Legge di bilancio 2024: come funziona l’iter d’approvazione e cosa prevede

Scopriamo il percorso legislativo della Legge di Bilancio 2024 e le sue prospettive economiche.

Svelando l’iter della Legge di Bilancio 2024: una panoramica sulle decisioni chiave del governo. Le critiche dell’opposizione su lacune strategiche e risorse scarse alimentano il confronto sul futuro economico.

ITER CON TEMPI BEN PRECISI

La Legge di Bilancio in Italia rappresenta il cardine della programmazione economica e finanziaria governativa, delineando le entrate e le spese statali per l’anno successivo. Questo processo intricato si snoda attraverso diverse tappe fondamentali. A settembre, il governo introduce la Nota di Aggiornamento del Documento di Economia e Finanza (NaDEF), sottoposta all’attenzione del parlamento e della Commissione europea. Successivamente, a ottobre, emerge il Documento Programmatico di Bilancio (DPB), inviato alla Commissione europea per il parere, mentre il disegno di legge di bilancio (DLB) viene presentato, analizzato e modellato nelle commissioni bilancio delle due camere parlamentari.

Il mese di novembre è caratterizzato dalla discussione e dalla votazione del DLB in entrambe le camere, con l’obiettivo di giungere a un testo unificato. Il presidente della Repubblica interviene a dicembre, potendo rinviate il testo per nuove delibere o procedere alla promulgazione. Fondamentale è il termine del 31 dicembre per l’approvazione, affinché la legge diventi operativa dall’inizio dell’anno successivo. Infine, entro il 31 gennaio, il governo può presentare ulteriori disegni di legge collegati, apportando modifiche o integrazioni alla manovra. Un intricato balletto legislativo che plasma l’andamento economico del Paese, riflettendo la delicatezza e l’importanza del processo di bilancio.
• • • • •
USANDO LE INFORMAZIONI
A) Come si traduce in inglese la frase "Fondamentale è il termine del 31 dicembre per l'approvazione, affinché la legge diventi operativa dall'inizio dell'anno successivo." del testo sulla Legge di Bilancio 2024?
B) Nel testo sulla Legge di Bilancio 2024, riduci a un elenco puntato il paragrafo che comincia con "La Legge di Bilancio in Italia rappresenta il cardine", mantenendone i fatti principali.
C) Come potrebbe proseguire il testo sulla Legge di Bilancio 2024? Scrivine il seguito a partire dall'ultima frase.
• • • • •
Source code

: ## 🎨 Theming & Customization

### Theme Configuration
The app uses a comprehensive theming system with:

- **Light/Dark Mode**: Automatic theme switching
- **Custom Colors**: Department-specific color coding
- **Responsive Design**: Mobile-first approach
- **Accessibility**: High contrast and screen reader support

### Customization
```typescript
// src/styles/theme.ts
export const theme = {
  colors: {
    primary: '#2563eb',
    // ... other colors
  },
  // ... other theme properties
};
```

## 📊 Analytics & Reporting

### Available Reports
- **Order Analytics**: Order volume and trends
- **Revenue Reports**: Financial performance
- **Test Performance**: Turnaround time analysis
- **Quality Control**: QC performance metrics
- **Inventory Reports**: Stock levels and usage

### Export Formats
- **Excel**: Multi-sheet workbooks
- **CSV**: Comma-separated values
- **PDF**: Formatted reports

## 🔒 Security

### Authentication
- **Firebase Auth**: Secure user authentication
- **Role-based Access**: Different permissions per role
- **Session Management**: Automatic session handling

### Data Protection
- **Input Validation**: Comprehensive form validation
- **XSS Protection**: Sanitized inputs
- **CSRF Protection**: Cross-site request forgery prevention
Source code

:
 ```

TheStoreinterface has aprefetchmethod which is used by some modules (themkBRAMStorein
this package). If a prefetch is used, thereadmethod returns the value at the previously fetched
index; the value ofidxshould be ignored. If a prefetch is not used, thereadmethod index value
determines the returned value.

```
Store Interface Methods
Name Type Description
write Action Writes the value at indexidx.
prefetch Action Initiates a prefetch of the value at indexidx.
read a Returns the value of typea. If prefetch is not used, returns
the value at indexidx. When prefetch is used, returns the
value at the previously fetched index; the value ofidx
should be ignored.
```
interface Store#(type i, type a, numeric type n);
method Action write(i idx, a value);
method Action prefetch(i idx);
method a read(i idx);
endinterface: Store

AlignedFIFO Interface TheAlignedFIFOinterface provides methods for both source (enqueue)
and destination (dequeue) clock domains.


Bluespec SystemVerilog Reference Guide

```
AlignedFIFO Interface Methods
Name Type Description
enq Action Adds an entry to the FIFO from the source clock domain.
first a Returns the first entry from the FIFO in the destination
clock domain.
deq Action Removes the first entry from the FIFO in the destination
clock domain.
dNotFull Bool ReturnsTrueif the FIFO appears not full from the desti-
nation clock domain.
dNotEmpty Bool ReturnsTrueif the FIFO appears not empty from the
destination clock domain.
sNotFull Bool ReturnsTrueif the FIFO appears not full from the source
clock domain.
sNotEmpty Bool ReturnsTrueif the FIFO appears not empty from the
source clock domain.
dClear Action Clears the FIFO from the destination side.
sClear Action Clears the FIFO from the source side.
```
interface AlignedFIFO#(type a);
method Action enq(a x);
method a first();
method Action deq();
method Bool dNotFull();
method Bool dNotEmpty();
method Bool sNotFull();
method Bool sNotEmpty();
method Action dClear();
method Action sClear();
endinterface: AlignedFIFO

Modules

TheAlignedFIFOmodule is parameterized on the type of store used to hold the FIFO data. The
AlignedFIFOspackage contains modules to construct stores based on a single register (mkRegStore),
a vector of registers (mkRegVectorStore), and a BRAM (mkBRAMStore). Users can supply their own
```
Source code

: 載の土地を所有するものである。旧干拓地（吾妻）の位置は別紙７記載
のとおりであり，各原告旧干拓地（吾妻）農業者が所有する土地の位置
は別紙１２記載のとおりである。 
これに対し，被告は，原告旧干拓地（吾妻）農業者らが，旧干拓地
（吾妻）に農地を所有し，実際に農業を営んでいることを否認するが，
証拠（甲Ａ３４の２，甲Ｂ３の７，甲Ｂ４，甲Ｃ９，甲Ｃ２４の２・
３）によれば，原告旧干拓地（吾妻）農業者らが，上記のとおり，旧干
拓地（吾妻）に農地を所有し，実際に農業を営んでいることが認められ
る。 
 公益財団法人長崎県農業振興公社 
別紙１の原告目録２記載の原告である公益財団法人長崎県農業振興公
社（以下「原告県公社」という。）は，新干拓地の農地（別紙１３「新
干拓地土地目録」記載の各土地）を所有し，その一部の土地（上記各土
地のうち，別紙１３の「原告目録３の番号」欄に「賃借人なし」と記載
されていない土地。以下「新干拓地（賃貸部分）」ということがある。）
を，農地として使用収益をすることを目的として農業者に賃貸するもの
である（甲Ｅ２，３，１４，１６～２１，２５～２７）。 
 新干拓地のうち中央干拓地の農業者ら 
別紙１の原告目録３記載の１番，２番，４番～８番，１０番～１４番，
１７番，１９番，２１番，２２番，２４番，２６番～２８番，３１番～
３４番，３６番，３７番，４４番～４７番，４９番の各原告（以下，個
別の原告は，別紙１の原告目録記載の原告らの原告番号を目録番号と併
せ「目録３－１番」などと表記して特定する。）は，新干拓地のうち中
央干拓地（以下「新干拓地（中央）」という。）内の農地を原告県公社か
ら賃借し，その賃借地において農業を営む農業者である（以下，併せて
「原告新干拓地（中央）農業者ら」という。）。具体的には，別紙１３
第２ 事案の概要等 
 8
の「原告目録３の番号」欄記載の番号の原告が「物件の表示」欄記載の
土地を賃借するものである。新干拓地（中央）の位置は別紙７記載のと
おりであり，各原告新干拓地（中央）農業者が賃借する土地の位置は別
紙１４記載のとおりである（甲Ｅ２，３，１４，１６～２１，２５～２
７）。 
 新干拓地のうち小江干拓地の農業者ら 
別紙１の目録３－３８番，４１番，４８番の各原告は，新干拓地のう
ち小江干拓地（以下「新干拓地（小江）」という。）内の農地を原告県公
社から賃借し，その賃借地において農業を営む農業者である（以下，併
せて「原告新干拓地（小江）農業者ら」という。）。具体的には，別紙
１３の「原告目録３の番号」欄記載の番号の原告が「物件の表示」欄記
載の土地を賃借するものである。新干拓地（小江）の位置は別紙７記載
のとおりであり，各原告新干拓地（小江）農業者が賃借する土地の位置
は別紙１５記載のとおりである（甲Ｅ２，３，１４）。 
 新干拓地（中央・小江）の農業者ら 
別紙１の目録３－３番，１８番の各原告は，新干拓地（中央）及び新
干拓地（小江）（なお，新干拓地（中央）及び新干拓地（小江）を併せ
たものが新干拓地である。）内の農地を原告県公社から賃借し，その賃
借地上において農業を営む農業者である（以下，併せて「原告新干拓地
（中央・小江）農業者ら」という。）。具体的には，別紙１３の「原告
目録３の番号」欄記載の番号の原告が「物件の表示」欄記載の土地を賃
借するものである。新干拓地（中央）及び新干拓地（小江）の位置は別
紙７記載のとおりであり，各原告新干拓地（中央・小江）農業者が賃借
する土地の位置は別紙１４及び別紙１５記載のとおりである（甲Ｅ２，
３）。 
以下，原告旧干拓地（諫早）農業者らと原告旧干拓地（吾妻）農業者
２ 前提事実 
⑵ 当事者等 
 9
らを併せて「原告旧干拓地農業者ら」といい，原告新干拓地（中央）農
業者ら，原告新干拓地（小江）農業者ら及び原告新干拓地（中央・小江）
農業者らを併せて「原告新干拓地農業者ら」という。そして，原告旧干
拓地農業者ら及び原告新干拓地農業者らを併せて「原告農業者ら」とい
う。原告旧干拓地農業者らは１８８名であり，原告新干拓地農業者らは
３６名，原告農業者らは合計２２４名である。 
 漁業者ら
• • • • •
INSIEME DELLE RISPOSTE
A) The December 31 deadline for approval is essential, so that the law becomes operative from the beginning of the following year.

B)
- La Legge di Bilancio è il cardine della programmazione economica e finanziaria del governo e fissa entrate e spese statali per l'anno successivo.
- Settembre: il governo presenta la Nota di Aggiornamento del Documento di Economia e Finanza (NaDEF) al parlamento e alla Commissione europea.
- Ottobre: il Documento Programmatico di Bilancio (DPB) viene inviato alla Commissione europea per il parere.
- Ottobre: il disegno di legge di bilancio (DLB) viene presentato ed esaminato nelle commissioni bilancio delle due camere.

C)
COSA CI ATTENDE NEL 2024

 Un punto chiave è il rafforzamento del sostegno per coloro che percepiscono redditi medio-bassi, delineando un quadro che favorisce la crescita economica inclusiva. La legislazione proietta uno sguardo premuroso verso le famiglie, introducendo esenzioni fiscali mirate alle madri con due o più figli e potenziando il bonus asilo nido, al fine di alleviare gli oneri economici delle famiglie e promuovere un ambiente favorevole alla genitorialità.

Nel contesto delle pensioni, la proroga di misure come l‘Ape Social, Quota 103 e l’Opzione Donna illustra l’attenzione rivolta al benessere degli anziani. Nel settore sanitario, il potenziamento dei fondi per il rinnovo dei contratti di medici e infermieri emerge come una risposta alle sfide nell’ottimizzazione dei servizi sanitari, puntando a ridurre significativamente i tempi d’attesa nelle liste. La visione proattiva della legge si estende anche alle opportunità di scambio studentesco, con l’allocazione di 10 milioni di euro per un fondo destinato a promuovere programmi di mobilità come l’Erasmus italiano, favorendo esperienze di studio e formazione all’interno del paese. Inoltre, la ripartizione delle responsabilità e dei fondi per la costruzione del ponte sullo Stretto di Messina, coinvolgendo lo Stato, la Calabria e la Sicilia, riflette un impegno condiviso nel promuovere lo sviluppo infrastrutturale e socio-economico in queste regioni.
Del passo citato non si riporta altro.